**WORK TASK**
Below is a set of entries. Reproduce exactly the lines from the one containing "これまでも科学技術とは人間社会をより豊かにし、地球環境を大" through the end, both included.

_ _ _ _ _ _ _

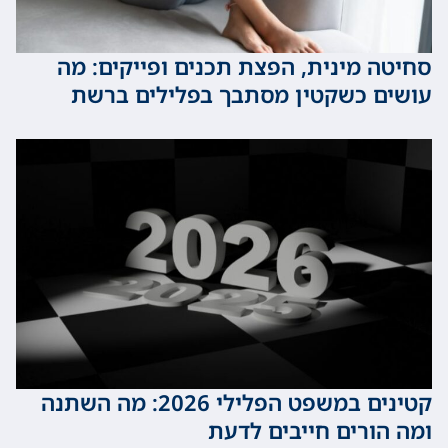
 מינית, הפצת תכנים ופייקים: מה
 כשקטין מסתבך בפלילים ברשת
קטינים במשפט הפלילי 2026: מה השתנה
ורים חייבים לדעת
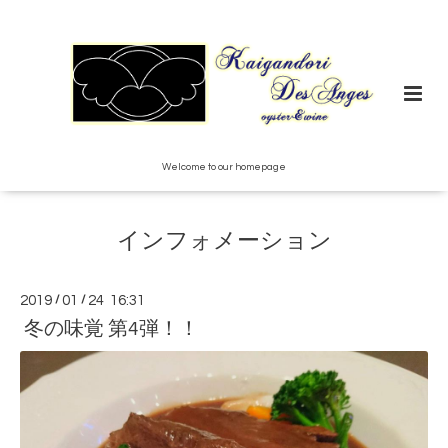
Welcome to our homepage
インフォメーション
2019
/
01
/
24 16:31
冬の味覚 第4弾！！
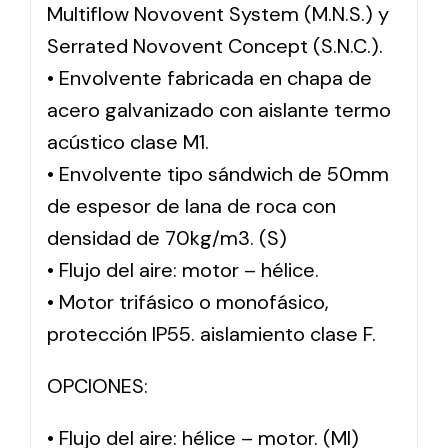
Multiflow Novovent System (M.N.S.) y
Serrated Novovent Concept (S.N.C.).
• Envolvente fabricada en chapa de
acero galvanizado con aislante termo
acústico clase M1.
• Envolvente tipo sándwich de 50mm
de espesor de lana de roca con
densidad de 70kg/m3. (S)
• Flujo del aire: motor – hélice.
• Motor trifásico o monofásico,
protección IP55. aislamiento clase F.
OPCIONES:
• Flujo del aire: hélice – motor. (MI)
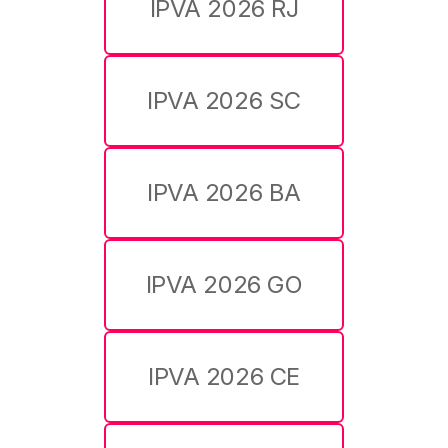
IPVA 2026 RJ
IPVA 2026 SC
IPVA 2026 BA
IPVA 2026 GO
IPVA 2026 CE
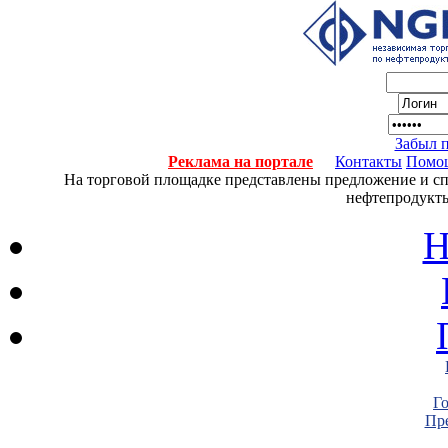
Забыл 
Реклама на портале
Контакты
Помо
На торговой площадке представлены предложение и спро
нефтепродукты
Н
Г
Пре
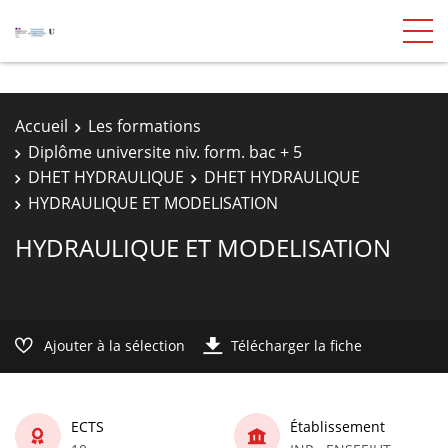
Accueil
Les formations
Diplôme universite niv. form. bac + 5
DHET HYDRAULIQUE
DHET HYDRAULIQUE
HYDRAULIQUE ET MODELISATION
HYDRAULIQUE ET MODELISATION
Ajouter à la sélection
Télécharger la fiche
ECTS
Établissement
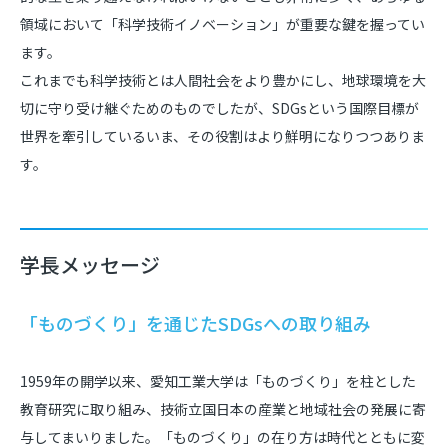
領域において「科学技術イノベーション」が重要な鍵を握ってい
ます。
これまでも科学技術とは人間社会をより豊かにし、地球環境を大
切に守り受け継ぐためのものでしたが、SDGsという国際目標が
世界を牽引しているいま、その役割はより鮮明になりつつありま
す。
学長メッセージ
「ものづくり」を通じたSDGsへの取り組み
1959年の開学以来、愛知工業大学は「ものづくり」を柱とした
教育研究に取り組み、技術立国日本の産業と地域社会の発展に寄
与してまいりました。「ものづくり」の在り方は時代とともに変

_ _ _ _ _ _ _

**FINAL ANSWER**
これまでも科学技術とは人間社会をより豊かにし、地球環境を大
切に守り受け継ぐためのものでしたが、SDGsという国際目標が
世界を牽引しているいま、その役割はより鮮明になりつつありま
す。
学長メッセージ
「ものづくり」を通じたSDGsへの取り組み
1959年の開学以来、愛知工業大学は「ものづくり」を柱とした
教育研究に取り組み、技術立国日本の産業と地域社会の発展に寄
与してまいりました。「ものづくり」の在り方は時代とともに変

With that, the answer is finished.